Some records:
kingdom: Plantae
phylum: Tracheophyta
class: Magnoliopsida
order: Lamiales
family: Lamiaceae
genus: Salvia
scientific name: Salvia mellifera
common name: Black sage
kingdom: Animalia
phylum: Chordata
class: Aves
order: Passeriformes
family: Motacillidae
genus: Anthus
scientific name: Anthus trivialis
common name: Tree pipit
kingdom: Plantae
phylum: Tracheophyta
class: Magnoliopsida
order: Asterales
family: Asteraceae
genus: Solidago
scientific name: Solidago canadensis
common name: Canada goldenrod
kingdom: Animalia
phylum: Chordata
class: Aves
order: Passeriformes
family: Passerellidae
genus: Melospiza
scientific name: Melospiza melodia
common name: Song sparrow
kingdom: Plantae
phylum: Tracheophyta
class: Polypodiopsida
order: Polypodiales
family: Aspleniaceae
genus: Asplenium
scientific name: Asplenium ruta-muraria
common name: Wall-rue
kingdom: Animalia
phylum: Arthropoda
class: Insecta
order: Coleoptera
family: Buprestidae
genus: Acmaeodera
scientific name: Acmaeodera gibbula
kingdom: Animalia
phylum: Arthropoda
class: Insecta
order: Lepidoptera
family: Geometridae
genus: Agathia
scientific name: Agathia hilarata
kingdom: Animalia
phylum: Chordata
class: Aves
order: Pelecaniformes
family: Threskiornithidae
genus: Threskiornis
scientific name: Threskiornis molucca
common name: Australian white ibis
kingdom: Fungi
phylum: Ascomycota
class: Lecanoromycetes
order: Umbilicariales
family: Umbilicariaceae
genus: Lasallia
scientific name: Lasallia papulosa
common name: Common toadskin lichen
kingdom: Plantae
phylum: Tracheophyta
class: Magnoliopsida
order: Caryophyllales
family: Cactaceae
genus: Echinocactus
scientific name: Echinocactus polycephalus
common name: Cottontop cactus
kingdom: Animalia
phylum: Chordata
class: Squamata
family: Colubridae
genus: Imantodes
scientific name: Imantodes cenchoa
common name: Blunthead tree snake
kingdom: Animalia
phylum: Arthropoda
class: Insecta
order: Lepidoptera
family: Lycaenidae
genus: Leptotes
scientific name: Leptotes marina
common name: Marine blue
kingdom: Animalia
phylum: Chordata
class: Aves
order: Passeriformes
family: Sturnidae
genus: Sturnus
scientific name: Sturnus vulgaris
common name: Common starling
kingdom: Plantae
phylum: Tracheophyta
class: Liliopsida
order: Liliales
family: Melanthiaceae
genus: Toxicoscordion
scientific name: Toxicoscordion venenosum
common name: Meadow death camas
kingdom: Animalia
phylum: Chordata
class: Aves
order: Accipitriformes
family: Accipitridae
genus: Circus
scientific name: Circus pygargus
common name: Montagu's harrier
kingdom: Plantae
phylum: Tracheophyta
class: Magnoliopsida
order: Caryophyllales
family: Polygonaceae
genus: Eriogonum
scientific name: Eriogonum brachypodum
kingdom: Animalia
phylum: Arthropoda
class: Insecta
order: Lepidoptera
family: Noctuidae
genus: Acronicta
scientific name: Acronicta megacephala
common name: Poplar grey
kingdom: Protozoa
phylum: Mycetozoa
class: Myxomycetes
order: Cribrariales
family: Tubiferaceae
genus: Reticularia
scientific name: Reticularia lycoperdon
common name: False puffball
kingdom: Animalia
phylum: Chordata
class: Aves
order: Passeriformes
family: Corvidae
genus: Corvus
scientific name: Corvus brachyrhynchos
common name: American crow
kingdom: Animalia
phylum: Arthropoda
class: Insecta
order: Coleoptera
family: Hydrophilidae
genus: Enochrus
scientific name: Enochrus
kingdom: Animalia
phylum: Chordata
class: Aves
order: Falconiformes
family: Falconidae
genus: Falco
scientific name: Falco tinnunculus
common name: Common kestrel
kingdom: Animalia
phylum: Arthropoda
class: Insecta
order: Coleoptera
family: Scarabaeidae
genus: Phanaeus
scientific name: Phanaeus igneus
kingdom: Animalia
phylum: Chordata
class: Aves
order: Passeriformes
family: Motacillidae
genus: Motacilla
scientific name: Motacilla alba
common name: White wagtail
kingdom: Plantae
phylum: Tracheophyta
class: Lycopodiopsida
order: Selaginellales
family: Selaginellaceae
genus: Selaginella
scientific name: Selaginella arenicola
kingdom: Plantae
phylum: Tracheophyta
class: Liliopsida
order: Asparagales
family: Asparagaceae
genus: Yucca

Task statement – Return all of the lines above word for word, with nothing changed.

Task output –
kingdom: Plantae
phylum: Tracheophyta
class: Magnoliopsida
order: Lamiales
family: Lamiaceae
genus: Salvia
scientific name: Salvia mellifera
common name: Black sage
kingdom: Animalia
phylum: Chordata
class: Aves
order: Passeriformes
family: Motacillidae
genus: Anthus
scientific name: Anthus trivialis
common name: Tree pipit
kingdom: Plantae
phylum: Tracheophyta
class: Magnoliopsida
order: Asterales
family: Asteraceae
genus: Solidago
scientific name: Solidago canadensis
common name: Canada goldenrod
kingdom: Animalia
phylum: Chordata
class: Aves
order: Passeriformes
family: Passerellidae
genus: Melospiza
scientific name: Melospiza melodia
common name: Song sparrow
kingdom: Plantae
phylum: Tracheophyta
class: Polypodiopsida
order: Polypodiales
family: Aspleniaceae
genus: Asplenium
scientific name: Asplenium ruta-muraria
common name: Wall-rue
kingdom: Animalia
phylum: Arthropoda
class: Insecta
order: Coleoptera
family: Buprestidae
genus: Acmaeodera
scientific name: Acmaeodera gibbula
kingdom: Animalia
phylum: Arthropoda
class: Insecta
order: Lepidoptera
family: Geometridae
genus: Agathia
scientific name: Agathia hilarata
kingdom: Animalia
phylum: Chordata
class: Aves
order: Pelecaniformes
family: Threskiornithidae
genus: Threskiornis
scientific name: Threskiornis molucca
common name: Australian white ibis
kingdom: Fungi
phylum: Ascomycota
class: Lecanoromycetes
order: Umbilicariales
family: Umbilicariaceae
genus: Lasallia
scientific name: Lasallia papulosa
common name: Common toadskin lichen
kingdom: Plantae
phylum: Tracheophyta
class: Magnoliopsida
order: Caryophyllales
family: Cactaceae
genus: Echinocactus
scientific name: Echinocactus polycephalus
common name: Cottontop cactus
kingdom: Animalia
phylum: Chordata
class: Squamata
family: Colubridae
genus: Imantodes
scientific name: Imantodes cenchoa
common name: Blunthead tree snake
kingdom: Animalia
phylum: Arthropoda
class: Insecta
order: Lepidoptera
family: Lycaenidae
genus: Leptotes
scientific name: Leptotes marina
common name: Marine blue
kingdom: Animalia
phylum: Chordata
class: Aves
order: Passeriformes
family: Sturnidae
genus: Sturnus
scientific name: Sturnus vulgaris
common name: Common starling
kingdom: Plantae
phylum: Tracheophyta
class: Liliopsida
order: Liliales
family: Melanthiaceae
genus: Toxicoscordion
scientific name: Toxicoscordion venenosum
common name: Meadow death camas
kingdom: Animalia
phylum: Chordata
class: Aves
order: Accipitriformes
family: Accipitridae
genus: Circus
scientific name: Circus pygargus
common name: Montagu's harrier
kingdom: Plantae
phylum: Tracheophyta
class: Magnoliopsida
order: Caryophyllales
family: Polygonaceae
genus: Eriogonum
scientific name: Eriogonum brachypodum
kingdom: Animalia
phylum: Arthropoda
class: Insecta
order: Lepidoptera
family: Noctuidae
genus: Acronicta
scientific name: Acronicta megacephala
common name: Poplar grey
kingdom: Protozoa
phylum: Mycetozoa
class: Myxomycetes
order: Cribrariales
family: Tubiferaceae
genus: Reticularia
scientific name: Reticularia lycoperdon
common name: False puffball
kingdom: Animalia
phylum: Chordata
class: Aves
order: Passeriformes
family: Corvidae
genus: Corvus
scientific name: Corvus brachyrhynchos
common name: American crow
kingdom: Animalia
phylum: Arthropoda
class: Insecta
order: Coleoptera
family: Hydrophilidae
genus: Enochrus
scientific name: Enochrus
kingdom: Animalia
phylum: Chordata
class: Aves
order: Falconiformes
family: Falconidae
genus: Falco
scientific name: Falco tinnunculus
common name: Common kestrel
kingdom: Animalia
phylum: Arthropoda
class: Insecta
order: Coleoptera
family: Scarabaeidae
genus: Phanaeus
scientific name: Phanaeus igneus
kingdom: Animalia
phylum: Chordata
class: Aves
order: Passeriformes
family: Motacillidae
genus: Motacilla
scientific name: Motacilla alba
common name: White wagtail
kingdom: Plantae
phylum: Tracheophyta
class: Lycopodiopsida
order: Selaginellales
family: Selaginellaceae
genus: Selaginella
scientific name: Selaginella arenicola
kingdom: Plantae
phylum: Tracheophyta
class: Liliopsida
order: Asparagales
family: Asparagaceae
genus: Yucca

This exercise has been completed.